J'étais donc bien assis sur mon siège pour la deuxième représentation, bien curieux. Une fois arrivé le moment de débuter la présentation, le chorégraphe se présente devant nous et se met à nous parler, d'abord sans texte préparé et ensuite à la lecture d'un texte disponible à tous mais pas très visible à l'accueil (dont je m'en suis procuré une copie). Ce que j'en retiens, c'est l'ambiguité du propos. En effet, si tu veux faire à ta tête, tu devrais "t'en foutre" des autres, mais royalement, sans avoir avoir à te justifier. Mais ce n'est pas ma perception de son discours qui a des volutes de justification. Dave St-Pierre, pour le meilleur ou pour le pire, ainsi soit-il, mais je lui conseillerai de laisser parler ses oeuvres, beaucoup plus éloquentes selon moi.
Pour cette oeuvre, il a laissé tomber son intérêt pour le quatrième mur, qu'il aimait franchir, mais le besoin de créer le sentiment d'inconfort, lui reste bien présent, mais autrement.
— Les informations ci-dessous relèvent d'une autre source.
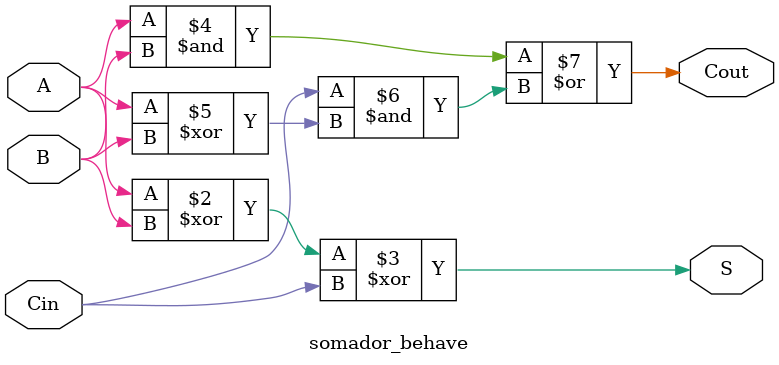
<source format=v>
module somador_behave (
    input A,        // Primeiro bit
    input B,        // Segundo bit
    input Cin,      // Carry in
    output reg S,   // Soma
    output reg Cout // Carry out
);
always @(*) begin
    // Soma final
    S = A ^ B ^ Cin; // XOR para a soma binária
    // Carry out utilizando porta XOR
    Cout = (A & B) | (Cin & (A ^ B)); 
    // A explicação detalhada está abaixo.
end
endmodule

</source>
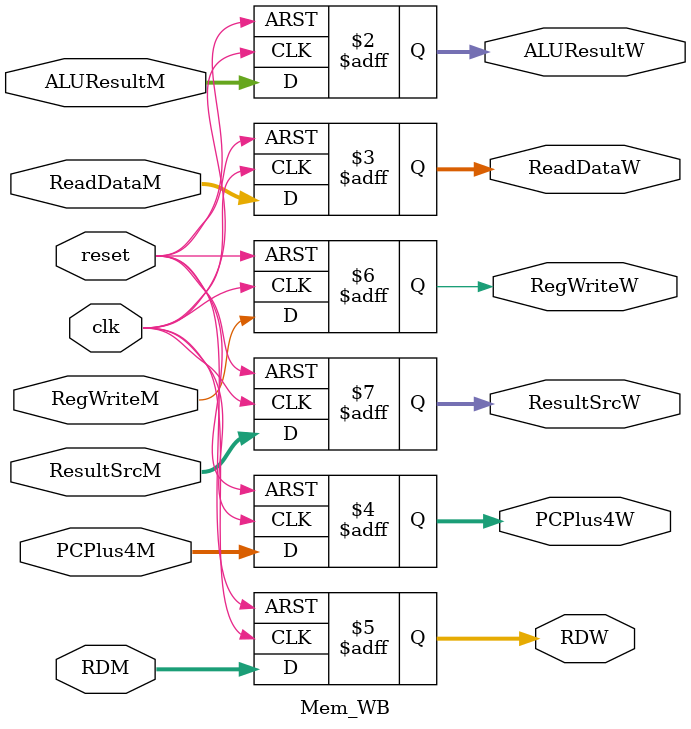
<source format=sv>
`timescale 1ns / 1ps
module Mem_WB(
   input logic              clk, reset,
   input logic      [31:0]  ALUResultM, ReadDataM, PCPlus4M,
   input logic      [4:0]   RDM,
   input logic              RegWriteM,
   input logic      [1:0]   ResultSrcM,
   
   output logic     [31:0]  ALUResultW, ReadDataW, PCPlus4W,
   output logic     [4:0]   RDW,
   output logic             RegWriteW,
   output logic     [1:0]   ResultSrcW
    );
   
    always_ff @(posedge clk, posedge reset)
    if (reset) begin
		ALUResultW <= 0;
		ReadDataW <=0;
		RDW <=0;
		PCPlus4W <= 0;
		RegWriteW <=0;
		ResultSrcW <=0;
	end
	else begin
		ALUResultW <= ALUResultM;
		ReadDataW <=ReadDataM;
		RDW <=RDM;
		PCPlus4W <= PCPlus4M;
		RegWriteW <=RegWriteM;
		ResultSrcW <=ResultSrcM;
	end
   
endmodule

</source>
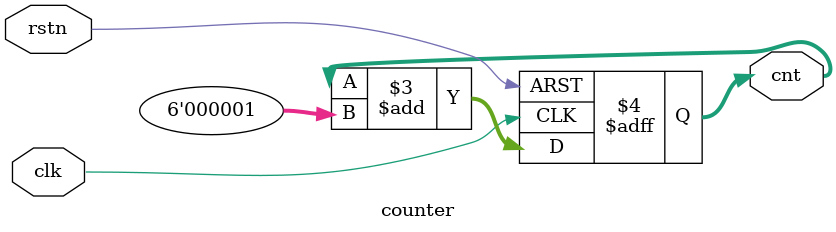
<source format=v>
module counter (
    input  wire clk,   // 时钟信号
    input  wire rstn,  // 复位信号（低电平有效）
    output reg  [5:0] cnt  // 6位计数器
);

// 计数逻辑
always @(posedge clk or negedge rstn) begin
    if (!rstn)
        cnt <= 6'h0;  // 如果复位信号为低，则计数器清零
    else
        cnt <= cnt + 6'h1;  // 否则计数器在每个时钟上升沿加1
end

endmodule
</source>
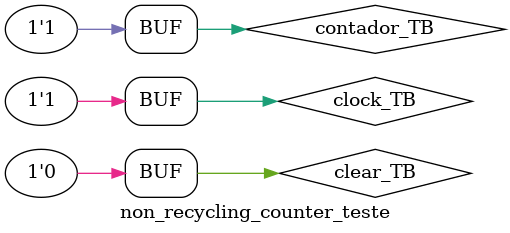
<source format=v>
`timescale 1ns/1ns
`include "non_recycling_counter.v"

module non_recycling_counter_teste;

    reg clock_TB, clear_TB, contador_TB;
  	wire  Q_TB;

  	non_recycling_counter DUT(.clock(clock_TB), .clear(clear_TB), .non_recycling_counter_output(Q_TB));

    initial
        begin

            $dumpfile("non_recycling_counter_teste.vcd");
            $dumpvars(0, non_recycling_counter_teste);

                clock_TB = 1; clear_TB=1; contador_TB = 0;
            #5   contador_TB = 3;
            #5   clear_TB = 0; 
          
            repeat(8)
                begin
                    #10 clock_TB = ~clock_TB;
                end

        end
endmodule
</source>
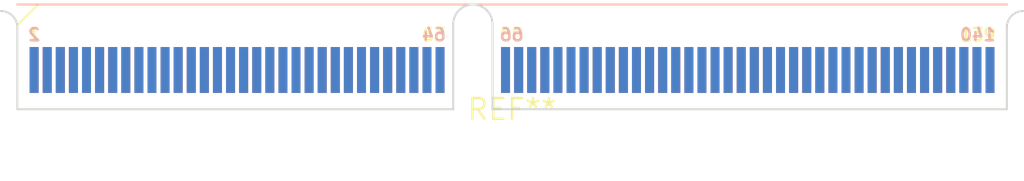
<source format=kicad_pcb>
(kicad_pcb (version 20240108) (generator pcbnew)

  (general
    (thickness 1.6)
  )

  (paper "A4")
  (layers
    (0 "F.Cu" signal)
    (31 "B.Cu" signal)
    (32 "B.Adhes" user "B.Adhesive")
    (33 "F.Adhes" user "F.Adhesive")
    (34 "B.Paste" user)
    (35 "F.Paste" user)
    (36 "B.SilkS" user "B.Silkscreen")
    (37 "F.SilkS" user "F.Silkscreen")
    (38 "B.Mask" user)
    (39 "F.Mask" user)
    (40 "Dwgs.User" user "User.Drawings")
    (41 "Cmts.User" user "User.Comments")
    (42 "Eco1.User" user "User.Eco1")
    (43 "Eco2.User" user "User.Eco2")
    (44 "Edge.Cuts" user)
    (45 "Margin" user)
    (46 "B.CrtYd" user "B.Courtyard")
    (47 "F.CrtYd" user "F.Courtyard")
    (48 "B.Fab" user)
    (49 "F.Fab" user)
    (50 "User.1" user)
    (51 "User.2" user)
    (52 "User.3" user)
    (53 "User.4" user)
    (54 "User.5" user)
    (55 "User.6" user)
    (56 "User.7" user)
    (57 "User.8" user)
    (58 "User.9" user)
  )

  (setup
    (pad_to_mask_clearance 0)
    (pcbplotparams
      (layerselection 0x00010fc_ffffffff)
      (plot_on_all_layers_selection 0x0000000_00000000)
      (disableapertmacros false)
      (usegerberextensions false)
      (usegerberattributes false)
      (usegerberadvancedattributes false)
      (creategerberjobfile false)
      (dashed_line_dash_ratio 12.000000)
      (dashed_line_gap_ratio 3.000000)
      (svgprecision 4)
      (plotframeref false)
      (viasonmask false)
      (mode 1)
      (useauxorigin false)
      (hpglpennumber 1)
      (hpglpenspeed 20)
      (hpglpendiameter 15.000000)
      (dxfpolygonmode false)
      (dxfimperialunits false)
      (dxfusepcbnewfont false)
      (psnegative false)
      (psa4output false)
      (plotreference false)
      (plotvalue false)
      (plotinvisibletext false)
      (sketchpadsonfab false)
      (subtractmaskfromsilk false)
      (outputformat 1)
      (mirror false)
      (drillshape 1)
      (scaleselection 1)
      (outputdirectory "")
    )
  )

  (net 0 "")

  (footprint "Samtec_HSEC8-170-X-X-DV_2x70_P0.8mm_Wing_Edge" (layer "F.Cu") (at 0 0))

)

</source>
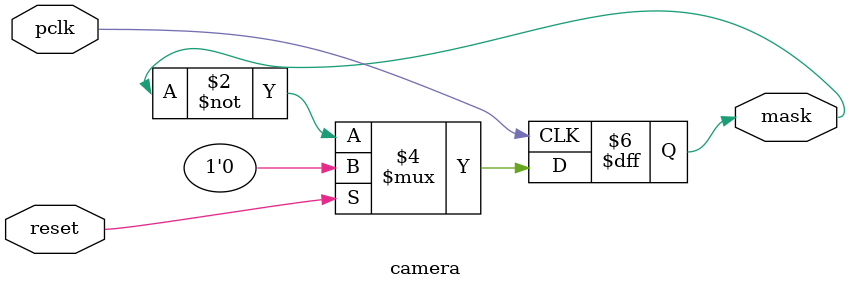
<source format=sv>
module camera (
    input logic pclk, reset,
    //input logic href,
    //input logic vsync,
    //input logic [7:0] d,
    //output logic y_pixel,
    output logic mask
    //output logic [8:0] x_addr,
    //output logic [7:0] y_addr
);

    //localparam [7:0] y_threshold = 8'd80;

    //logic r1_vysnc, r2_vsync;
    //logic frame_start, frame_done;

    //initial { r1_vsync, r2_vsync } = 0; 

    //typedef enum logic [1:0] {
        //Y0 = 2'b00,
        //U = 2'b01,
        //Y1 = 2'b10,
        //V = 2'b11
    //} pixel_state;

    //pixel_state state;

    always @(posedge pclk) begin
        // check if we're in a valid row
        if (reset) begin
			mask <= 1'b0; // Reset output to 0
		end else begin
			mask <= ~mask; // Toggle the output
		end 


    end




endmodule
</source>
Par l'intensité de la trame sonore ou la présence sur scène d'éléments à priori peu artistiquement pertinents (l'enfant et son chien), il cherche à nous déstabiliser, mais ses "fidèles spectateurs", nombreux dans la salle, le seront-ils ? Les quelques connaissances rencontrées après la représentation ont bien "survécu" et ce sans amertume, ni arrière goût.
Pour ma part, il réussit, pour peu que l'on se donne la peine, à nous proposer de façon grossière et intense, j'en conviens, des images fortes et intenses qui étire le moment jusqu'à le rendre intolérable pour nous. Jeanne d'Arc est un symbole fort qui est utilisé pour illustrer que nos erreurs nous les répétons sans cesse, encore et toujours "pognés dans la machine à Pepsi" et que les héros ou les symboles ont la vie dure.
Au final, une soirée mi figue, mi raisin. Parce que j'ai été tout à fait ébloui par les projections vidéo "trash" qui visaient juste et fort, mais moins par les tableaux chorégraphiques moins forts esthétiquement que j'espérais du chorégraphe. Anne Le Beau a bien investi son rôle avec l'intensité que lui connaît, mais la trame narrative se faisait trop discontinue, selon moi.
En conclusion, à Danse Danse, je retournerai et à Dave St-Pierre aussi. Et il semble que la phrase du moment soit "qui m'aime, me "Suie", pour le meilleur ou pour le pire".